- [REQUIRED WORK]: Exactly as written, give again the line with "nose: (258, 202)" and all subsequent lines through the end of the records.

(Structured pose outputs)
'''
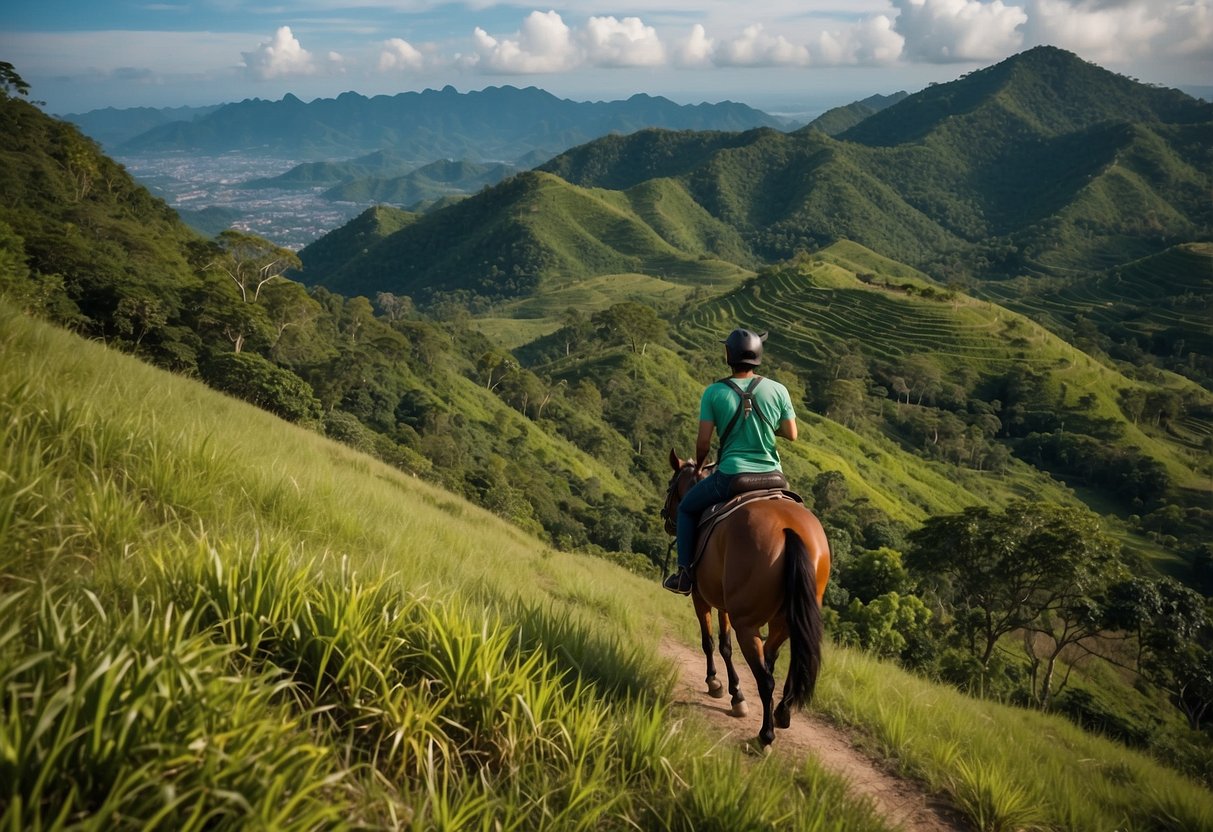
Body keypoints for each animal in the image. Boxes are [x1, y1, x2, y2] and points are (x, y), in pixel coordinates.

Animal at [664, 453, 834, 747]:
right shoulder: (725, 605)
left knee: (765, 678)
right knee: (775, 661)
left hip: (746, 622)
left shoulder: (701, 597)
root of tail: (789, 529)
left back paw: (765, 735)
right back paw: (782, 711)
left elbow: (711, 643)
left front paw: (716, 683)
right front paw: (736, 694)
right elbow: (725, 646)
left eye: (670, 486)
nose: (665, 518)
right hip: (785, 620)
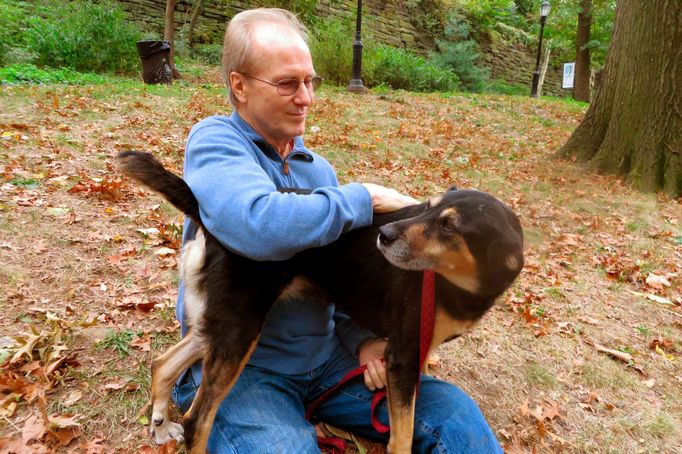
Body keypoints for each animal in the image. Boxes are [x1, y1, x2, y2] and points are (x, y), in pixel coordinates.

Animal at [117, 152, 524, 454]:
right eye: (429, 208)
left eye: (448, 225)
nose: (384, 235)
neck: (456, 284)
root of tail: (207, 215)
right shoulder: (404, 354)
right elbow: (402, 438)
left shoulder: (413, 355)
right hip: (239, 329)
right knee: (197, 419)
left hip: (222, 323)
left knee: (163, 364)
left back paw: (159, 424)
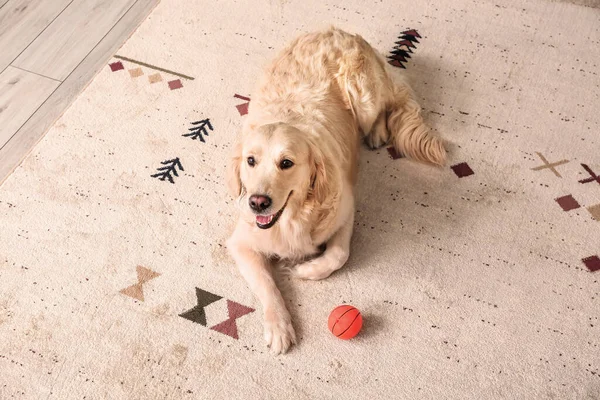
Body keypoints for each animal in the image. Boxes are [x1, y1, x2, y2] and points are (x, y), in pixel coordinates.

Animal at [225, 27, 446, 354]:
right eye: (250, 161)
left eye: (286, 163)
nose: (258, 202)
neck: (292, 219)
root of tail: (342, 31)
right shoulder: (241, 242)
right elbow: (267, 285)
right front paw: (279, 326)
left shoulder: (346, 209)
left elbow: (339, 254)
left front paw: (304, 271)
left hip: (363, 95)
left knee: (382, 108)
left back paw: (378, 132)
'''
- [SOLUTION TO THE EXERCISE]:
nose: (258, 202)
neck: (292, 219)
root of tail: (342, 31)
right shoulder: (241, 242)
right elbow: (267, 285)
right front paw: (279, 326)
left shoulder: (346, 209)
left elbow: (339, 254)
left front paw: (304, 271)
left hip: (363, 95)
left knee: (382, 108)
left back paw: (378, 132)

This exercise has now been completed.